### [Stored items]
* * * * * * *
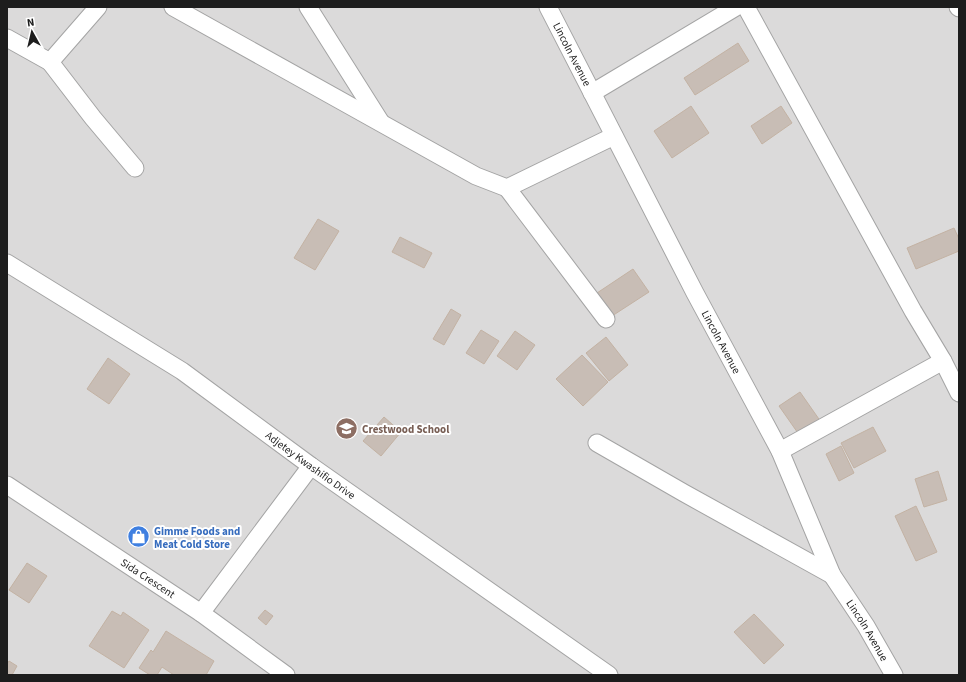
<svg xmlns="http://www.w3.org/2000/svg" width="966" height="682" viewBox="0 0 966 682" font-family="'Source Sans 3',sans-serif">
	<rect width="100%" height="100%" fill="#f0ebe2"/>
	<!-- residential -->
	<rect fill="#dbdada" x="7" y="7" width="952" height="668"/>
	<!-- building -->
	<g fill="#c8bdb5" stroke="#c3b2a3">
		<polygon points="738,43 749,61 695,95 684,78"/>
		<polygon points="691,106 709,133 672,158 654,131"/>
		<polygon points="781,106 792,123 762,144 751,126"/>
		<polygon points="318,219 339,231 315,270 294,258"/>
		<polygon points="954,228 959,239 959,251 916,269 907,248"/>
		<polygon points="400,237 432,253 424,268 392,252"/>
		<polygon points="633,269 649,292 612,316 597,293"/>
		<polygon points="451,309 461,315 444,345 433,339"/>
		<polygon points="481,330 499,341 484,364 466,353"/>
		<polygon points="515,331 535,345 517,370 497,356"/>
		<polygon points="606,337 628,365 609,381 586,353"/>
		<polygon points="582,355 608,382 583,406 556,379"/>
		<polygon points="108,358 130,374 109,404 87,389"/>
		<polygon points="800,392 821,422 800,436 779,406"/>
		<polygon points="384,417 401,432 381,456 363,441"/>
		<polygon points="873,427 886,451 854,468 841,443"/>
		<polygon points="841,446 854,473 839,481 826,454"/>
		<polygon points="938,471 947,500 924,507 915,479"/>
		<polygon points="916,506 937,552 916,561 895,516"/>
		<polygon points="27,563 47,576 29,603 9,590"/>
		<polygon points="265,610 273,616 266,625 258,618"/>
		<polygon points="112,611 121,616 123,612 149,630 124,668 89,646"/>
		<polygon points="754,614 784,645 764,664 734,632"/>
		<polygon points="166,631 214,661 206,675 174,675 162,667 157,675 150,675 139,668 151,650 153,652"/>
		<polygon points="9,661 17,666 12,675 7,675 7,664"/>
	</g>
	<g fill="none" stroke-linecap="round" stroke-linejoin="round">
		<defs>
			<g id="street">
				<polyline points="173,7 476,176 507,188 614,136"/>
				<polyline points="308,7 380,121"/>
				<path id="s1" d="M 548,7 L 695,293 L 780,451 L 832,575 L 866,626 L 894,675"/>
				<polyline points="746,7 913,311 943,361 959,393"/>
				<polyline points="958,7 959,8"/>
				<polyline points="7,38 50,62 98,7"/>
				<polyline points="50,62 93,118 135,168"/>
				<polyline points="592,93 736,7"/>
				<polyline points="507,188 606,319"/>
				<path id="s2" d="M 7,263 L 182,371 L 311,466 L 609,675"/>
				<polyline points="597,443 684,493 832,575"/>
				<polyline points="780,451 943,361"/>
				<path id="s3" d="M 7,485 L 201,613 L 286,675"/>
				<polyline points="201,613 311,466"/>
			</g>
		</defs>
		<!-- street casing -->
		<use href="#street" stroke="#a4a4a4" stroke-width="19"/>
		<!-- street -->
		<use href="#street" stroke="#fff" stroke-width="17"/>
	</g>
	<!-- icons -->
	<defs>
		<symbol id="school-disc" viewBox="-11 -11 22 22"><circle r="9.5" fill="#8d6e63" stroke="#fff"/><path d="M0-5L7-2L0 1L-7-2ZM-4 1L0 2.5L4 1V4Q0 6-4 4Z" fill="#fff"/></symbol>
		<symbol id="shop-disc" viewBox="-11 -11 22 22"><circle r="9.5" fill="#3f7fe0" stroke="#fff"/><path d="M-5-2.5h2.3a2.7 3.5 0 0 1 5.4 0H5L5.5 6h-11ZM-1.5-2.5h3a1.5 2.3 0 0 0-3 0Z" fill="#fff"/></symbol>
	</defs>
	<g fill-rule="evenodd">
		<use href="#school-disc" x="334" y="416" width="25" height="25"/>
		<use href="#shop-disc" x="126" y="524" width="25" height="25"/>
	</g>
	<g text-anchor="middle" stroke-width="4" stroke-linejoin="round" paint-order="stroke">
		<!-- street labels -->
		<g font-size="11" fill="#1d1d1d" stroke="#fff">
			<text dy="4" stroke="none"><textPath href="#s1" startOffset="53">Lincoln Avenue</textPath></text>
			<text dy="4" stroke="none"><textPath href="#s1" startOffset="377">Lincoln Avenue</textPath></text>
			<text dy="4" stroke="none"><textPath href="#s2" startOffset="365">Adjetey Kwashifio Drive</textPath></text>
			<text dy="4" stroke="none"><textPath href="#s3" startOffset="169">Sida Crescent</textPath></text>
			<text dy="4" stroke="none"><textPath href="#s1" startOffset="701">Lincoln Avenue</textPath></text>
		</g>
		<!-- education labels -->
		<g font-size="11" font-weight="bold" fill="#785e54" stroke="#fff" text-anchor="start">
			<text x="362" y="433">Crestwood School</text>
		</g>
		<!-- shop labels -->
		<g font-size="11" font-weight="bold" fill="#366cbe" stroke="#fff" text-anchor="start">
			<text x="154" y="535">Gimme Foods and<tspan x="154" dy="13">Meat Cold Store</tspan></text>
		</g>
	</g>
	<!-- border -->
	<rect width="966" height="682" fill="none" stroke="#1d1d1d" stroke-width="16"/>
	<!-- north arrow -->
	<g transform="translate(32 32) rotate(352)" stroke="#ffffff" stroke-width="3" paint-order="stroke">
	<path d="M0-3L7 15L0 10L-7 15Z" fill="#1d1d1d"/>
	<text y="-6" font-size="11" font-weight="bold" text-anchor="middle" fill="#1d1d1d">N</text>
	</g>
</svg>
* * * * * * *
### [Work item]
Without including any pictures, output all the entries above exactly.

### [Task answer]
<svg xmlns="http://www.w3.org/2000/svg" width="966" height="682" viewBox="0 0 966 682" font-family="'Source Sans 3',sans-serif">
	<rect width="100%" height="100%" fill="#f0ebe2"/>
	<!-- residential -->
	<rect fill="#dbdada" x="7" y="7" width="952" height="668"/>
	<!-- building -->
	<g fill="#c8bdb5" stroke="#c3b2a3">
		<polygon points="738,43 749,61 695,95 684,78"/>
		<polygon points="691,106 709,133 672,158 654,131"/>
		<polygon points="781,106 792,123 762,144 751,126"/>
		<polygon points="318,219 339,231 315,270 294,258"/>
		<polygon points="954,228 959,239 959,251 916,269 907,248"/>
		<polygon points="400,237 432,253 424,268 392,252"/>
		<polygon points="633,269 649,292 612,316 597,293"/>
		<polygon points="451,309 461,315 444,345 433,339"/>
		<polygon points="481,330 499,341 484,364 466,353"/>
		<polygon points="515,331 535,345 517,370 497,356"/>
		<polygon points="606,337 628,365 609,381 586,353"/>
		<polygon points="582,355 608,382 583,406 556,379"/>
		<polygon points="108,358 130,374 109,404 87,389"/>
		<polygon points="800,392 821,422 800,436 779,406"/>
		<polygon points="384,417 401,432 381,456 363,441"/>
		<polygon points="873,427 886,451 854,468 841,443"/>
		<polygon points="841,446 854,473 839,481 826,454"/>
		<polygon points="938,471 947,500 924,507 915,479"/>
		<polygon points="916,506 937,552 916,561 895,516"/>
		<polygon points="27,563 47,576 29,603 9,590"/>
		<polygon points="265,610 273,616 266,625 258,618"/>
		<polygon points="112,611 121,616 123,612 149,630 124,668 89,646"/>
		<polygon points="754,614 784,645 764,664 734,632"/>
		<polygon points="166,631 214,661 206,675 174,675 162,667 157,675 150,675 139,668 151,650 153,652"/>
		<polygon points="9,661 17,666 12,675 7,675 7,664"/>
	</g>
	<g fill="none" stroke-linecap="round" stroke-linejoin="round">
		<defs>
			<g id="street">
				<polyline points="173,7 476,176 507,188 614,136"/>
				<polyline points="308,7 380,121"/>
				<path id="s1" d="M 548,7 L 695,293 L 780,451 L 832,575 L 866,626 L 894,675"/>
				<polyline points="746,7 913,311 943,361 959,393"/>
				<polyline points="958,7 959,8"/>
				<polyline points="7,38 50,62 98,7"/>
				<polyline points="50,62 93,118 135,168"/>
				<polyline points="592,93 736,7"/>
				<polyline points="507,188 606,319"/>
				<path id="s2" d="M 7,263 L 182,371 L 311,466 L 609,675"/>
				<polyline points="597,443 684,493 832,575"/>
				<polyline points="780,451 943,361"/>
				<path id="s3" d="M 7,485 L 201,613 L 286,675"/>
				<polyline points="201,613 311,466"/>
			</g>
		</defs>
		<!-- street casing -->
		<use href="#street" stroke="#a4a4a4" stroke-width="19"/>
		<!-- street -->
		<use href="#street" stroke="#fff" stroke-width="17"/>
	</g>
	<!-- icons -->
	<defs>
		<symbol id="school-disc" viewBox="-11 -11 22 22"><circle r="9.5" fill="#8d6e63" stroke="#fff"/><path d="M0-5L7-2L0 1L-7-2ZM-4 1L0 2.5L4 1V4Q0 6-4 4Z" fill="#fff"/></symbol>
		<symbol id="shop-disc" viewBox="-11 -11 22 22"><circle r="9.5" fill="#3f7fe0" stroke="#fff"/><path d="M-5-2.5h2.3a2.7 3.5 0 0 1 5.4 0H5L5.5 6h-11ZM-1.5-2.5h3a1.5 2.3 0 0 0-3 0Z" fill="#fff"/></symbol>
	</defs>
	<g fill-rule="evenodd">
		<use href="#school-disc" x="334" y="416" width="25" height="25"/>
		<use href="#shop-disc" x="126" y="524" width="25" height="25"/>
	</g>
	<g text-anchor="middle" stroke-width="4" stroke-linejoin="round" paint-order="stroke">
		<!-- street labels -->
		<g font-size="11" fill="#1d1d1d" stroke="#fff">
			<text dy="4" stroke="none"><textPath href="#s1" startOffset="53">Lincoln Avenue</textPath></text>
			<text dy="4" stroke="none"><textPath href="#s1" startOffset="377">Lincoln Avenue</textPath></text>
			<text dy="4" stroke="none"><textPath href="#s2" startOffset="365">Adjetey Kwashifio Drive</textPath></text>
			<text dy="4" stroke="none"><textPath href="#s3" startOffset="169">Sida Crescent</textPath></text>
			<text dy="4" stroke="none"><textPath href="#s1" startOffset="701">Lincoln Avenue</textPath></text>
		</g>
		<!-- education labels -->
		<g font-size="11" font-weight="bold" fill="#785e54" stroke="#fff" text-anchor="start">
			<text x="362" y="433">Crestwood School</text>
		</g>
		<!-- shop labels -->
		<g font-size="11" font-weight="bold" fill="#366cbe" stroke="#fff" text-anchor="start">
			<text x="154" y="535">Gimme Foods and<tspan x="154" dy="13">Meat Cold Store</tspan></text>
		</g>
	</g>
	<!-- border -->
	<rect width="966" height="682" fill="none" stroke="#1d1d1d" stroke-width="16"/>
	<!-- north arrow -->
	<g transform="translate(32 32) rotate(352)" stroke="#ffffff" stroke-width="3" paint-order="stroke">
	<path d="M0-3L7 15L0 10L-7 15Z" fill="#1d1d1d"/>
	<text y="-6" font-size="11" font-weight="bold" text-anchor="middle" fill="#1d1d1d">N</text>
	</g>
</svg>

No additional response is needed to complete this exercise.